II
117th CONGRESS
1st Session
S. 2926
IN THE SENATE OF THE UNITED STATES
October 4, 2021
Ms. Warren introduced the following bill; which was read twice and referred to the Committee on Homeland Security and Governmental Affairs
A BILL
To require certain entities to disclose to the Secretary of Homeland Security ransom payments, and for other purposes.
Disclosure of ransom payments
Definitions
In this section:
Covered entity
The term covered entity—
means a public or private entity that—
is engaged in interstate commerce or an activity affecting interstate commerce; or
receives Federal funds;
includes a local government; and
does not include an individual.
Information system
The term information system has the meaning given such term in section 3502 of title 44, United States Code.
Ransom
The term ransom means money or other thing of value demanded by an actor from a covered entity or individual after such actor gains control of an information system of such entity or individual.
Secretary
The term Secretary means the Secretary of Homeland Security.
Disclosure required
Not later than 7 days after the date on which a covered entity pays a ransom, the entity shall disclose to the Secretary, in accordance with subsection (b), such payment.
Contents
A disclosure made under subsection (b) shall include, with respect to the ransom at issue, the following:
The date on which such ransom was demanded.

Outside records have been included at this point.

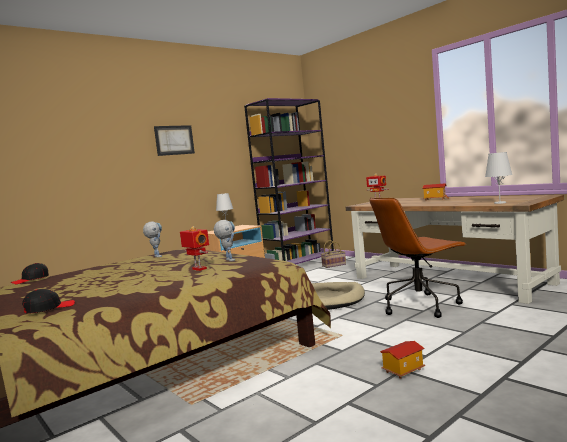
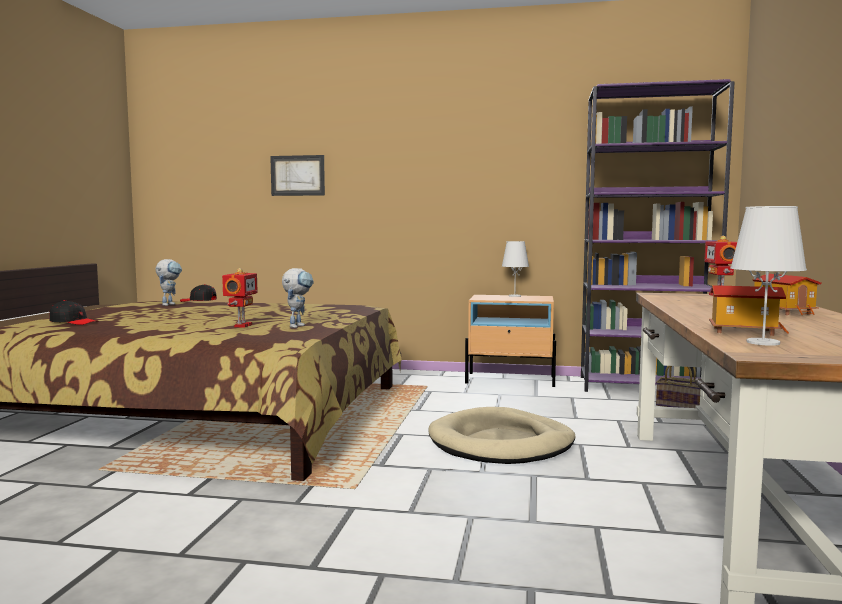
camera: 50 degrees right, 0 degrees up
(156, 256) = (316, 306): toy robot -> toy robot (170, 304)
(174, 140) = (455, 155): picture -> picture (297, 175)
(403, 370) = (241, 562): toy house -> toy house (744, 331)
(420, 305) = (559, 513): brown office chair -> none

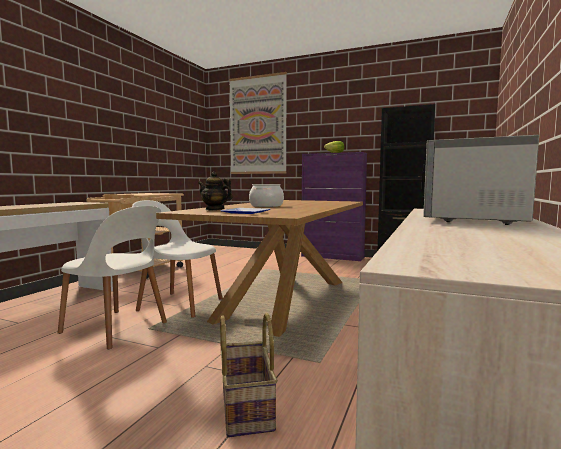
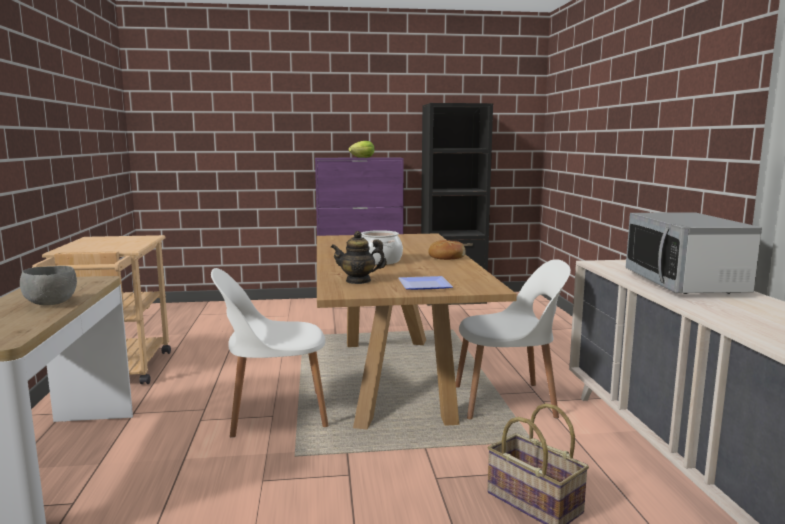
camera: 30 degrees left, 5 degrees up
(38, 206) = (52, 303): none -> grey bowl
(116, 329) = (251, 468): white chair -> white chair (507, 401)
(257, 125) = (226, 107): picture -> none
(320, 206) = (446, 257): none -> bread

The date on which such ransom was paid.
The amount of such ransom demanded.
The amount of such ransom paid.
An identification of the currency, including if cryptocurrency, used for payment of such ransom.

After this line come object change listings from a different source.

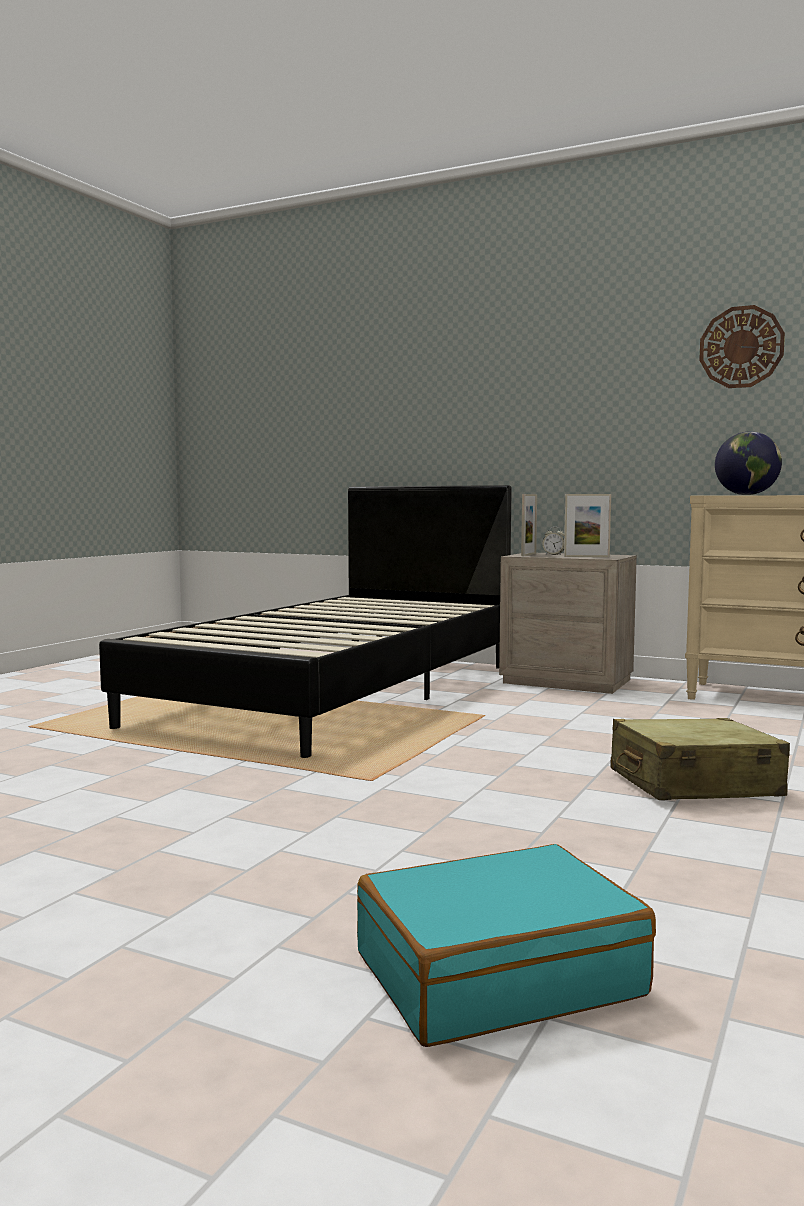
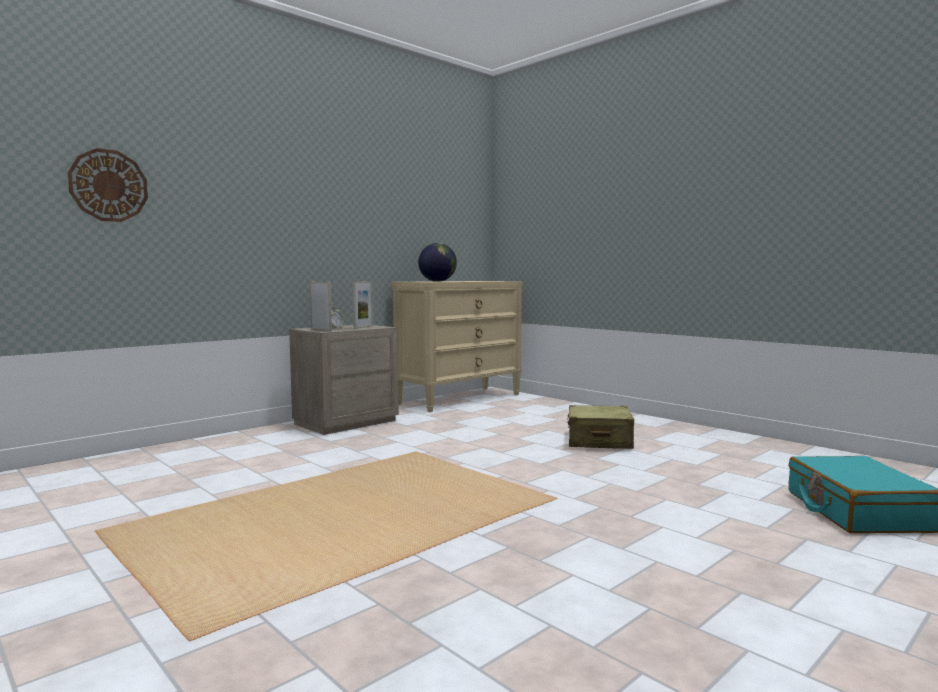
camera: 70 degrees left, 0 degrees up
(338, 693) = (273, 479): black bed -> none
(741, 347) = (404, 188): wall clock -> wall clock (108, 185)

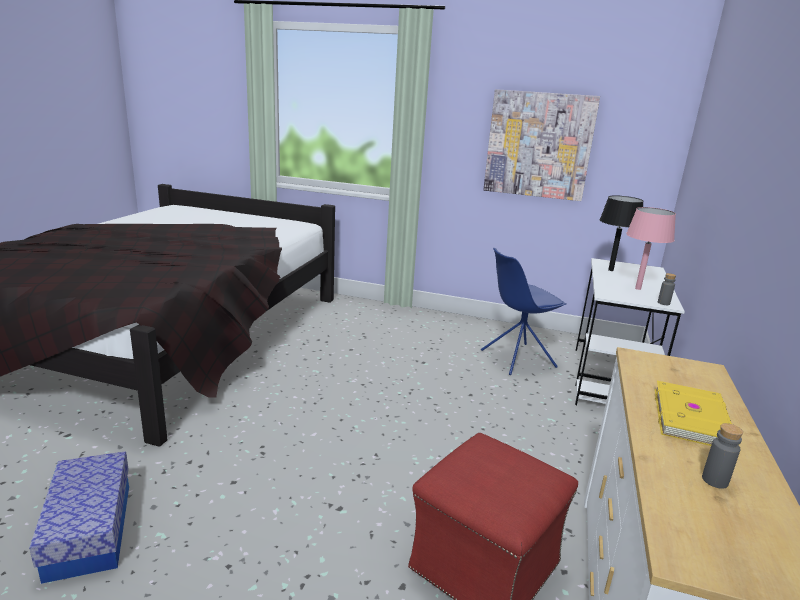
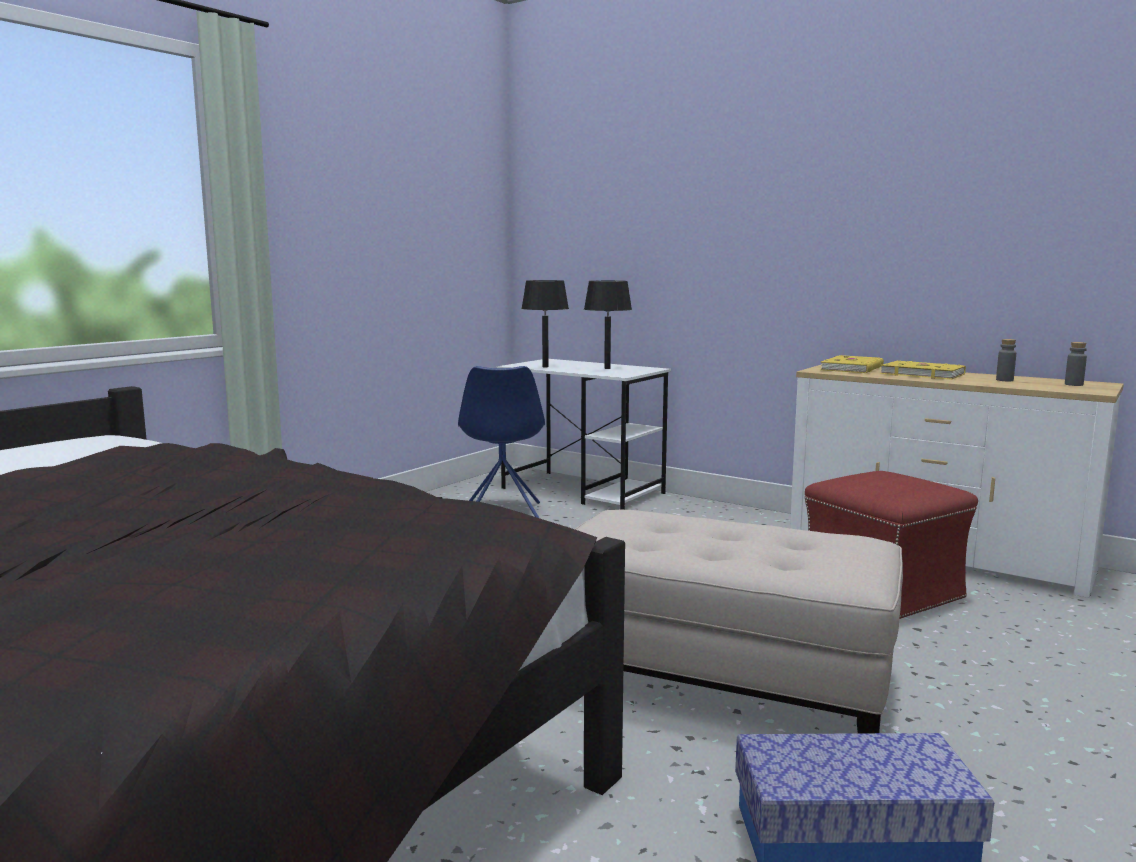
camera: 70 degrees left, 10 degrees down
(278, 472) = (719, 677): none -> beige ottoman
(539, 145) = (391, 236): picture -> none
(638, 288) = (607, 368): pink table lamp -> black table lamp
(663, 303) = (650, 369): grey bottle -> grey bottle (1073, 384)
(684, 377) = (853, 368): none -> yellow book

Whether the covered entity that paid such ransom receives Federal funds.
Any known information regarding the identity of the actor demanding such ransom.
Noncompliance
The Secretary shall establish by regulation appropriate penalties for a covered entity that fails to make a disclosure required under subsection (b).
Public availability
In general
Not later than 1 year after the date of the enactment of this Act and annually thereafter, the Secretary shall publish on a publicly available website of the Department of Homeland Security the information disclosed under subsection (b) during the preceding 1-year period, including the total dollar amount of ransoms paid by covered entities during such period.

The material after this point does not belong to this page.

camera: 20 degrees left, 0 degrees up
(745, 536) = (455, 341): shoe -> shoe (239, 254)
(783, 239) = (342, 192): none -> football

Exclusion of identifying information
Information that reveals the identity of a covered entity that made a disclosure under subsection (b) shall be excluded from the information published under paragraph (1).
Study and report on ransom commonalities
Study
The Secretary shall conduct a study to determine if—
there are commonalities with respect to the information disclosed under subsection (b); and
the extent to which cryptocurrency has facilitated the kinds of attacks that resulted in the payment of ransoms by covered entities.
Report
Not later than 15 months after the date of the enactment of this Act, the Secretary shall submit to Congress a report that includes—
the findings of the study conducted under paragraph (1); and
such recommendations as the Secretary considers appropriate for protecting the information systems of covered entities.
Individual reporting
In general
Not later than December 21, 2021, the Secretary shall establish a website through which individuals may voluntarily report the payment of a ransom by the individual.
Incorporation of data
To the greatest extent practicable, the Secretary shall incorporate data from reporting by individuals under paragraph (1) in—
the information published under subsection (e); and
the study conducted under subsection (f).
Applicability
This section shall apply to ransoms paid on or after the date that is 90 days after the date of the enactment of this Act.